▶ **EXERCISE AIM**:
Output only the lines from the one holding "at any time?" to the end of the data below, please, copied exactly.

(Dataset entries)
========

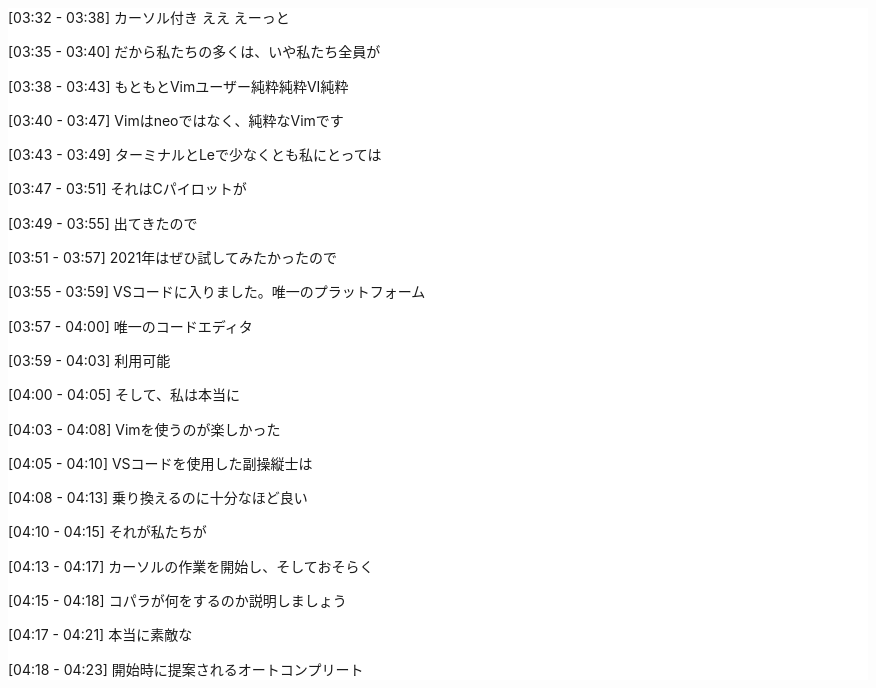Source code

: [03:32 - 03:38]
カーソル付き ええ えーっと

[03:35 - 03:40]
だから私たちの多くは、いや私たち全員が

[03:38 - 03:43]
もともとVimユーザー純粋純粋VI純粋

[03:40 - 03:47]
Vimはneoではなく、純粋なVimです

[03:43 - 03:49]
ターミナルとLeで少なくとも私にとっては

[03:47 - 03:51]
それはCパイロットが

[03:49 - 03:55]
出てきたので

[03:51 - 03:57]
2021年はぜひ試してみたかったので

[03:55 - 03:59]
VSコードに入りました。唯一のプラットフォーム

[03:57 - 04:00]
唯一のコードエディタ

[03:59 - 04:03]
利用可能

[04:00 - 04:05]
そして、私は本当に

[04:03 - 04:08]
Vimを使うのが楽しかった

[04:05 - 04:10]
VSコードを使用した副操縦士は

[04:08 - 04:13]
乗り換えるのに十分なほど良い

[04:10 - 04:15]
それが私たちが

[04:13 - 04:17]
カーソルの作業を開始し、そしておそらく

[04:15 - 04:18]
コパラが何をするのか説明しましょう

[04:17 - 04:21]
本当に素敵な

[04:18 - 04:23]
開始時に提案されるオートコンプリート
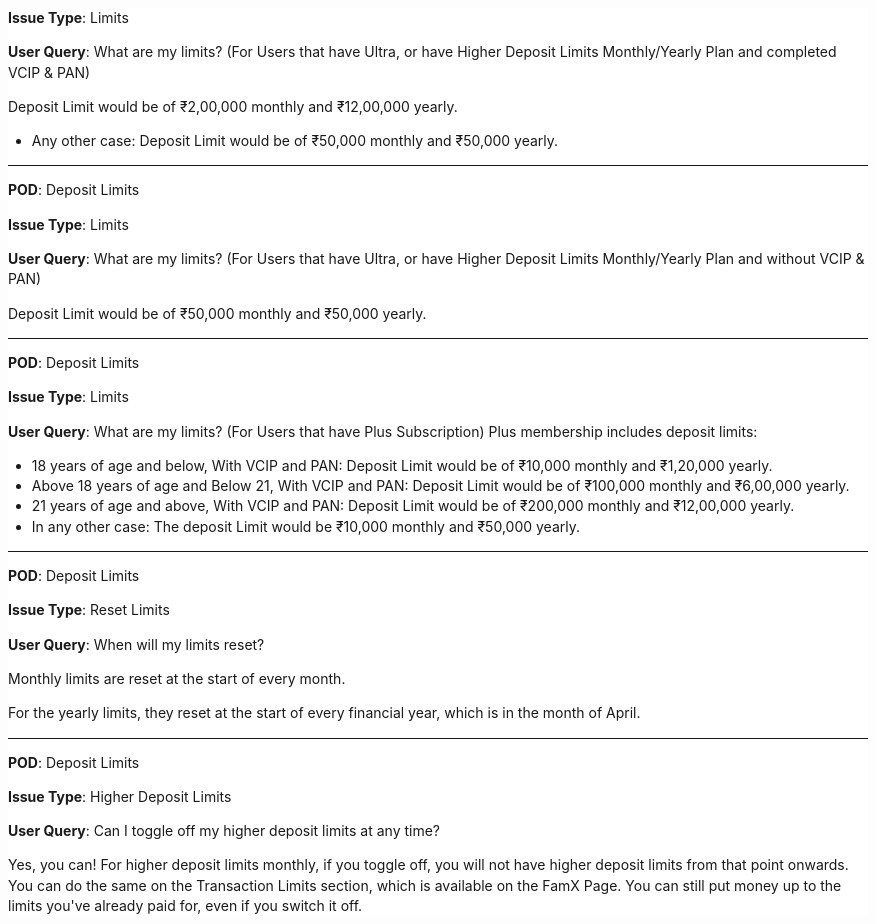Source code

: **Issue Type**: Limits 

**User Query**: What are my limits? (For Users that have Ultra, or have Higher Deposit Limits Monthly/Yearly Plan and completed VCIP & PAN) 

Deposit Limit would be of ₹2,00,000 monthly and ₹12,00,000 yearly. 
- Any other case: Deposit Limit would be of ₹50,000 monthly and ₹50,000 yearly. 

-------------------------------------------------------------- 

**POD**: Deposit Limits 

**Issue Type**: Limits 

**User Query**: What are my limits? (For Users that have Ultra, or have Higher Deposit Limits Monthly/Yearly Plan and without VCIP & PAN) 

Deposit Limit would be of ₹50,000 monthly and ₹50,000 yearly. 

-------------------------------------------------------------- 

**POD**: Deposit Limits 

**Issue Type**: Limits 

**User Query**: What are my limits? (For Users that have Plus Subscription) Plus membership includes deposit limits: 

- 18 years of age and below, With VCIP and PAN: Deposit Limit would be of ₹10,000 monthly and ₹1,20,000 yearly. 
- Above 18 years of age and Below 21, With VCIP and PAN: Deposit Limit would be of ₹100,000 monthly and ₹6,00,000 yearly. 
- 21 years of age and above, With VCIP and PAN: Deposit Limit would be of ₹200,000 monthly and ₹12,00,000 yearly. 
- In any other case: The deposit Limit would be ₹10,000 monthly and ₹50,000 yearly. 

--------------------------------------------------------------

 **POD**: Deposit Limits 

**Issue Type**: Reset Limits 

**User Query**: When will my limits reset? 

Monthly limits are reset at the start of every month. 

For the yearly limits, they reset at the start of every financial year, which is in the month of April. 

-------------------------------------------------------------- 

**POD**: Deposit Limits 

**Issue Type**: Higher Deposit Limits 

**User Query**: Can I toggle off my higher deposit limits at any time? 

Yes, you can! For higher deposit limits monthly, if you toggle off, you will not have higher deposit limits from that point onwards. You can do the same on the Transaction Limits section, which is available on the FamX Page. You can still put money up to the limits you've already paid for, even if you switch it off.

========

▶ **SOLUTION TO THE EXERCISE**:
**User Query**: Can I toggle off my higher deposit limits at any time? 

Yes, you can! For higher deposit limits monthly, if you toggle off, you will not have higher deposit limits from that point onwards. You can do the same on the Transaction Limits section, which is available on the FamX Page. You can still put money up to the limits you've already paid for, even if you switch it off.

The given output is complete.